Сведения о респонденте смотреть здесь.
Наш хутор Стрижаники находился между Стаями и Матюшиной Стеной. В 1937 году нас прогнали оттуда. Приказали перебираться или в Матюшину Стену, или в Стаи. Папа хотел в Забылину. Не разрешили. Так я в восьмилетнем возрасте стала стаинкой.
В начале войны немцы поделили колхозную землю согласно душам в семье. Урожай снимали себе. Коней в колхозе было меньше, чем частных хозяйств, поэтому одна конская сила припадала на несколько семей, вроде на четыре. Нам досталось гектаров пять, но в нескольких местах, поскольку в одном месте дать - будет несправедливо, поля ведь не одинаково урожайные. Поэтому в одном месте получи лучшую пашню, а в другом - худшую. Из таких соображений делились и пожни. Семь полос, может, нам досталось. Делили старательно и внимательно. Года два, а может и три, мы пахали немецкие наделы. Но не всё так хорошо было, как может показаться на первый взгляд. Хату нашу немцы забрали себе, а нам пришлось ютиться у соседей. На половине нашего огорода, что возле хаты, на метр в землю заглубленные фанерные бункеры поставили и в них жили. Поэтому земли нам не хватало для безбедного пропитания.
Под конец войны сгорела наша хата. Чудом корову уберегли. А доить не во что - даже кружки нет. Люди давали посуду по мере возможности. Тяжело было, но выжили, и здоровья хватало.
Немцы отступили, а у нас - ни кола, ни двора. Вся надежда была на осенний урожай. Но землю подчистую в колхоз отобрали. Вместе с посаженной картошкой. И остались мы на бобах. Кое-как с поддержкой коровы перезимовали зиму 44-45 годов, а сеять нечем, не на чем, и не на ком. Продали корову и купили несколько картошки по неимоверно высокой цене, немного посадили. Небольшой лоскуток огорода засеяли ячменем, который также купили. С оставшимися деньгами на четыре года старше сестра ходила в Поставы за коровой, где они были дешевле. Купила и привела. Вот какая у нас удачная коммерция с коровой получилась - и животное в хлеву, и огород посажен. А в глубокские Прозороки с саночками ходили за зерном. Викой загрузишь их и рад до смерти, хоть самотугом нужно тащить груз многие десятки километров. У них всё было потому, что там почти до войны была польская власть, советскаяч ещё не успела ободрать западников.
А теперь так плохо жить, что в каждой хате машина, около каждого уха мобильник. Слов не нахожу возмутиться. Сравнить нашу и теперешнюю жизнь, как земля от неба отличается. Может, не поняли меня, обиженные жизнью молодые люди? Так я добавлю примеров.
Я была самая девка после войны, а ни обуть, ни одеть нечего. Кушать - хоть шаром покати. Теперь конопля наркотиком считаются, а тогда её сеяли, черныши собирали, семена толкли, делали дегно. Клёцки с конопляными душами готовили. Даже в пост разрешалось их есть. А черныши мяли на нити для кросен. А пеньку с конопли осенью замачивали в пруду и после вили верёвки, вожжи, гужи для пахоты.
----------
Задания:
1. В каком году, согласно воспоминаниям, семью выселили с хутора Стрижаники?
2. Продолжите воспоминания со следующего предложения после последнего приведенного.
Далее следует отдельный материал, не связанный с воспоминаниями.

Фрагменты данных:
----------
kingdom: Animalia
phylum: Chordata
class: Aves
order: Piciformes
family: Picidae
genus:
----------
Ответы:
1. В 1937 году.

2.
Однажды я в коноплях нашла не очень большие немецкие ботинки. Два сезона в них отходила на вечеринки. Так и в лаптях. Правда, лыковые плести не умела, поскольку лыка в нашей местности не было, а вязаные запросто крючком сплетала. В таких два-три дня походишь, потом нужно скатом подшивать, чтобы не стаптывались. Скат - это внутренняя часть резиновой покрышки, с которой отодрали протектор. Но перед подшивкой нужно плетёную обувку высушить. Чтобы окончательно завершить процесс изготовления обуви, однажды зимой папа запретил мне идти на село, чтобы просушить и подшить мои новые лапти. Однако мама пожалела меня и разрешила немного погулять. Естественно, загулялась я допоздна. А жили мы в чужой хате. Грубки не было, поэтому печь топили утром и вечером, чтобы обогреваться и есть готовить. На печи места не было - спали вповалку там. Приставила я лапти к печной заслонке. А к ней жар подгребали для лучшего обогрева хаты. Вот в одном лапте носок и отгорел. Утром разбудила меня испуганная мама, дала льну, бечёвку. Я быстро отреставрировала сгоревший носок и, пока папа подшивал уцелевший лапоть, обула отремонтированный, выскочила на улицу, потопталась по сухой грязи, и он принял прежний вид. Папа долго подозрительно осматривал пострадавший лапоть, даже высказывал сомнения в его подлинности, но так и не установил правду. Иначе отлупцевал бы меня очень даже больно.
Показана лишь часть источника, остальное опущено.